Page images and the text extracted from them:

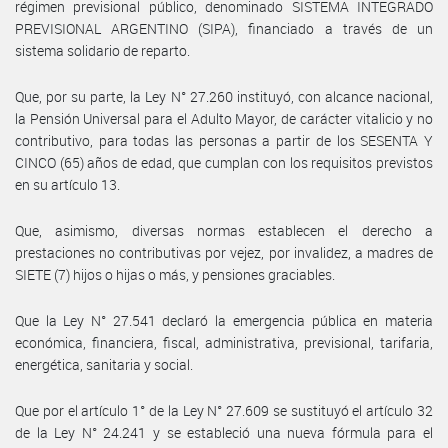
régimen previsional público, denominado SISTEMA INTEGRADO
PREVISIONAL ARGENTINO (SIPA), financiado a través de un
sistema solidario de reparto.
Que, por su parte, la Ley N° 27.260 instituyó, con alcance nacional,
la Pensión Universal para el Adulto Mayor, de carácter vitalicio y no
contributivo, para todas las personas a partir de los SESENTA Y
CINCO (65) años de edad, que cumplan con los requisitos previstos
en su artículo 13.
Que, asimismo, diversas normas establecen el derecho a
prestaciones no contributivas por vejez, por invalidez, a madres de
SIETE (7) hijos o hijas o más, y pensiones graciables.
Que la Ley N° 27.541 declaró la emergencia pública en materia
económica, financiera, fiscal, administrativa, previsional, tarifaria,
energética, sanitaria y social.
Que por el artículo 1° de la Ley N° 27.609 se sustituyó el artículo 32
de la Ley N° 24.241 y se estableció una nueva fórmula para el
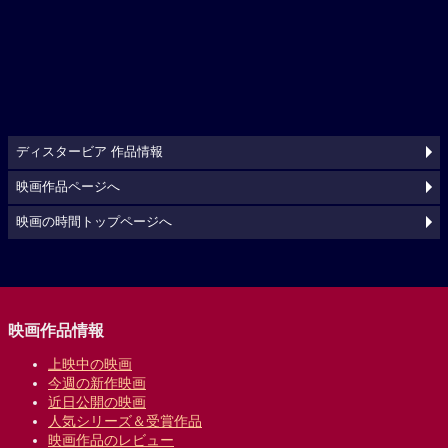
ディスタービア 作品情報
映画作品ページへ
映画の時間トップページへ
映画作品情報
上映中の映画
今週の新作映画
近日公開の映画
人気シリーズ＆受賞作品
映画作品のレビュー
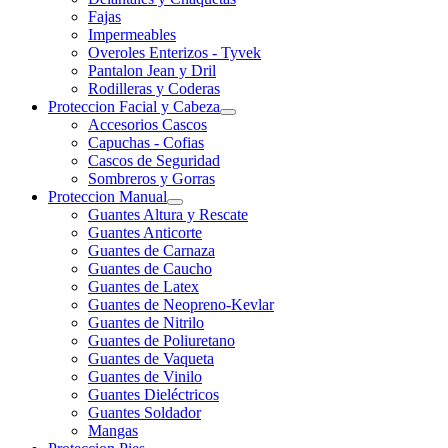
Fajas
Impermeables
Overoles Enterizos - Tyvek
Pantalon Jean y Dril
Rodilleras y Coderas
Proteccion Facial y Cabeza
Accesorios Cascos
Capuchas - Cofias
Cascos de Seguridad
Sombreros y Gorras
Proteccion Manual
Guantes Altura y Rescate
Guantes Anticorte
Guantes de Carnaza
Guantes de Caucho
Guantes de Latex
Guantes de Neopreno-Kevlar
Guantes de Nitrilo
Guantes de Poliuretano
Guantes de Vaqueta
Guantes de Vinilo
Guantes Dieléctricos
Guantes Soldador
Mangas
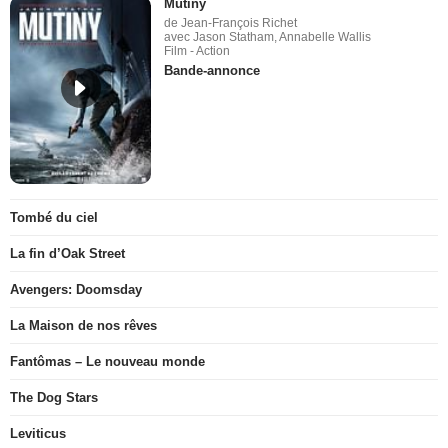
Mutiny
de Jean-François Richet
avec Jason Statham, Annabelle Wallis
Film - Action
Bande-annonce
Tombé du ciel
La fin d’Oak Street
Avengers: Doomsday
La Maison de nos rêves
Fantômas – Le nouveau monde
The Dog Stars
Leviticus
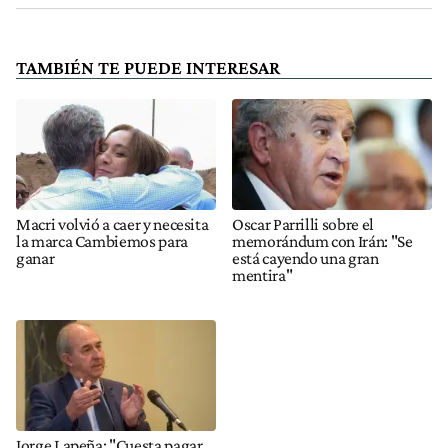
TAMBIÉN TE PUEDE INTERESAR
Macri volvió a caer y necesita
Oscar Parrilli sobre el
la marca Cambiemos para
memorándum con Irán: "Se
ganar
está cayendo una gran
mentira"
Jorge Lapeña: "Cuesta pagar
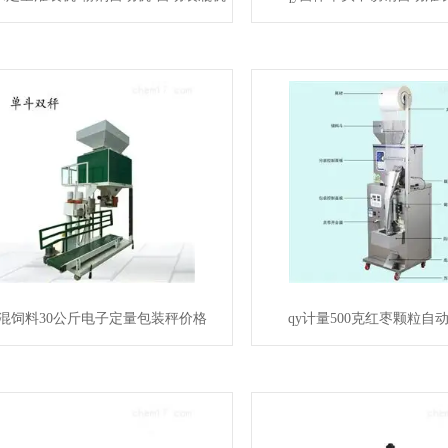
混饲料30公斤电子定量包装秤价格
qy计量500克红枣颗粒自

Exercise requirements:
Copy out the text of every row above word for word. Leave the pictures out of your answer.

Solution to this task:
régimen previsional público, denominado SISTEMA INTEGRADO
PREVISIONAL ARGENTINO (SIPA), financiado a través de un
sistema solidario de reparto.
Que, por su parte, la Ley N° 27.260 instituyó, con alcance nacional,
la Pensión Universal para el Adulto Mayor, de carácter vitalicio y no
contributivo, para todas las personas a partir de los SESENTA Y
CINCO (65) años de edad, que cumplan con los requisitos previstos
en su artículo 13.
Que, asimismo, diversas normas establecen el derecho a
prestaciones no contributivas por vejez, por invalidez, a madres de
SIETE (7) hijos o hijas o más, y pensiones graciables.
Que la Ley N° 27.541 declaró la emergencia pública en materia
económica, financiera, fiscal, administrativa, previsional, tarifaria,
energética, sanitaria y social.
Que por el artículo 1° de la Ley N° 27.609 se sustituyó el artículo 32
de la Ley N° 24.241 y se estableció una nueva fórmula para el
ディスタービア 作品情報
映画作品ページへ
映画の時間トップページへ
映画作品情報
上映中の映画
今週の新作映画
近日公開の映画
人気シリーズ＆受賞作品
映画作品のレビュー
Fajas
Impermeables
Overoles Enterizos - Tyvek
Pantalon Jean y Dril
Rodilleras y Coderas
Proteccion Facial y Cabeza
Accesorios Cascos
Capuchas - Cofias
Cascos de Seguridad
Sombreros y Gorras
Proteccion Manual
Guantes Altura y Rescate
Guantes Anticorte
Guantes de Carnaza
Guantes de Caucho
Guantes de Latex
Guantes de Neopreno-Kevlar
Guantes de Nitrilo
Guantes de Poliuretano
Guantes de Vaqueta
Guantes de Vinilo
Guantes Dieléctricos
Guantes Soldador
Mangas
Mutiny
de Jean-François Richet
avec Jason Statham, Annabelle Wallis
Film - Action
Bande-annonce
Tombé du ciel
La fin d’Oak Street
Avengers: Doomsday
La Maison de nos rêves
Fantômas – Le nouveau monde
The Dog Stars
Leviticus
TAMBIÉN TE PUEDE INTERESAR
Macri volvió a caer y necesita
Oscar Parrilli sobre el
la marca Cambiemos para
memorándum con Irán: "Se
ganar
está cayendo una gran
mentira"
Jorge Lapeña: "Cuesta pagar
混饲料30公斤电子定量包装秤价格
qy计量500克红枣颗粒自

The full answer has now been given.